To do: Could you copy all of the data below word for word, line by line?

Stored data entries:
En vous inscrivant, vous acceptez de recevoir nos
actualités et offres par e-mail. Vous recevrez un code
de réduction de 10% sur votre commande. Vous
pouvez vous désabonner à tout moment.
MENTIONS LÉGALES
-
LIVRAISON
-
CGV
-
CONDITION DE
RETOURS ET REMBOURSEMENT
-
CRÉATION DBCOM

Solution to this problem:
En vous inscrivant, vous acceptez de recevoir nos
actualités et offres par e-mail. Vous recevrez un code
de réduction de 10% sur votre commande. Vous
pouvez vous désabonner à tout moment.
MENTIONS LÉGALES
-
LIVRAISON
-
CGV
-
CONDITION DE
RETOURS ET REMBOURSEMENT
-
CRÉATION DBCOM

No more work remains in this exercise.